The Conservative Party, no doubt scrabbling to gather perceived support for its contentious immigration policies and measures is running a web and social media campaign. The web page encourages those visiting it to “back our plan and send a message” to other parties:

Further down the page visitors are invited to “send Labour a message”

Clicking on either of the red buttons in those screenshots results in a pop-up form, on which one can say whether or not one supports the Tory plans (in the screenshot below, I’ve selected “no”)

One is then required to give one’s name, email address and postcode, and there is a tick box against text saying “I agree to the Conservative Party, and the wider Conservative Party, using the information I provide to keep me updated via email about the Party’s campaigns and opportunities to get involved”

There are two things to note.

First, the form appears to submit whether one ticks the “I agree” box or not.

Second, and in any case, none of the links to “how we use your data”, or the “privacy policy”, or the “terms and conditions” works.

Supplied records →
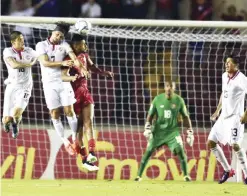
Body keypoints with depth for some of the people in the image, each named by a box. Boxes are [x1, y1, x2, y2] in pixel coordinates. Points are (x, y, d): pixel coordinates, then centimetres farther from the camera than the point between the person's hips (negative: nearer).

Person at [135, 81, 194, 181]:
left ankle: (186, 175, -4)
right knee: (148, 152, -3)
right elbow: (150, 115, 1)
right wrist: (147, 129, -11)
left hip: (172, 131, 0)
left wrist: (190, 132, 0)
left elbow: (186, 117, 4)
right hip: (158, 130, 0)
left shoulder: (179, 100, -4)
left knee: (180, 151, -16)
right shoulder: (157, 99, -5)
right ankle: (139, 175, 7)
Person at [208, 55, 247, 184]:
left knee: (234, 144, -21)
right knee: (211, 142, 5)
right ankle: (227, 170, 17)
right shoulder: (224, 76, 10)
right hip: (224, 116, 8)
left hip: (235, 117, -8)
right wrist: (218, 110, 20)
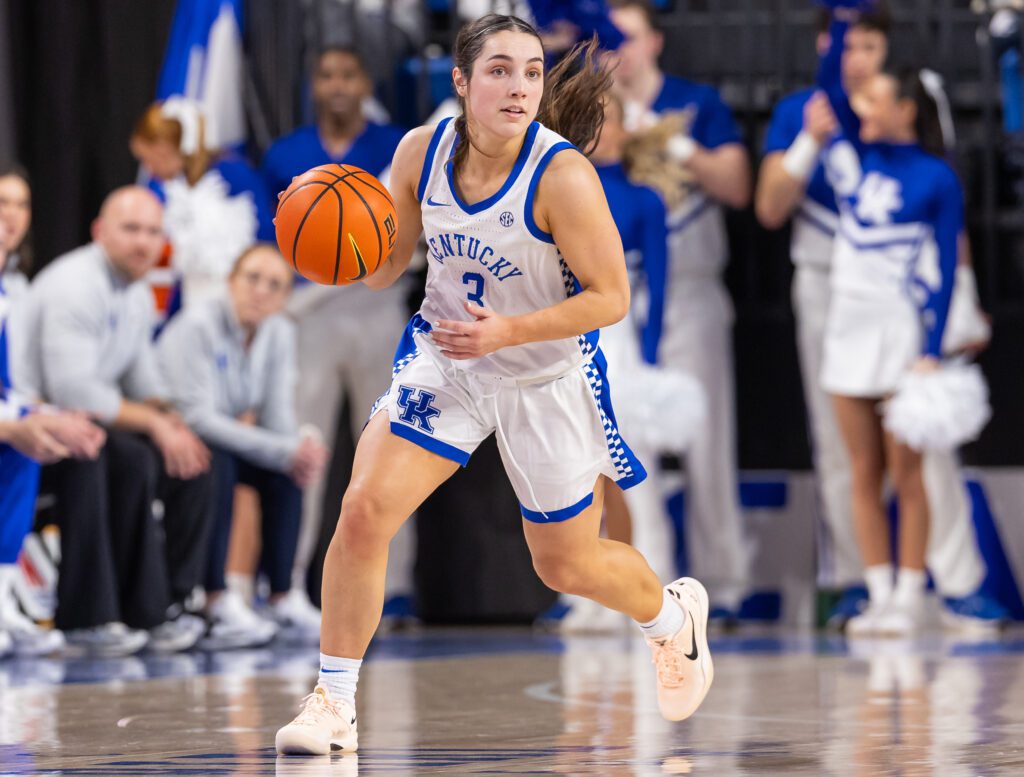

Task 1 → In the passage about the Conservative Party's web campaign, translate this sentence into Spanish: "First, the form appears to submit whether one ticks the “I agree” box or not."
Task 2 → Lay out as a JSON list of strings, one per line, the lines of the records between the line holding "left hip: (172, 131, 0)" and the line holding "right ankle: (139, 175, 7)", inclusive.

Expected output 1 → En primer lugar, el formulario parece enviarse tanto si se marca la casilla «Acepto» como si no.

Expected output 2 →
[
  "left hip: (172, 131, 0)",
  "left wrist: (190, 132, 0)",
  "left elbow: (186, 117, 4)",
  "right hip: (158, 130, 0)",
  "left shoulder: (179, 100, -4)",
  "left knee: (180, 151, -16)",
  "right shoulder: (157, 99, -5)",
  "right ankle: (139, 175, 7)"
]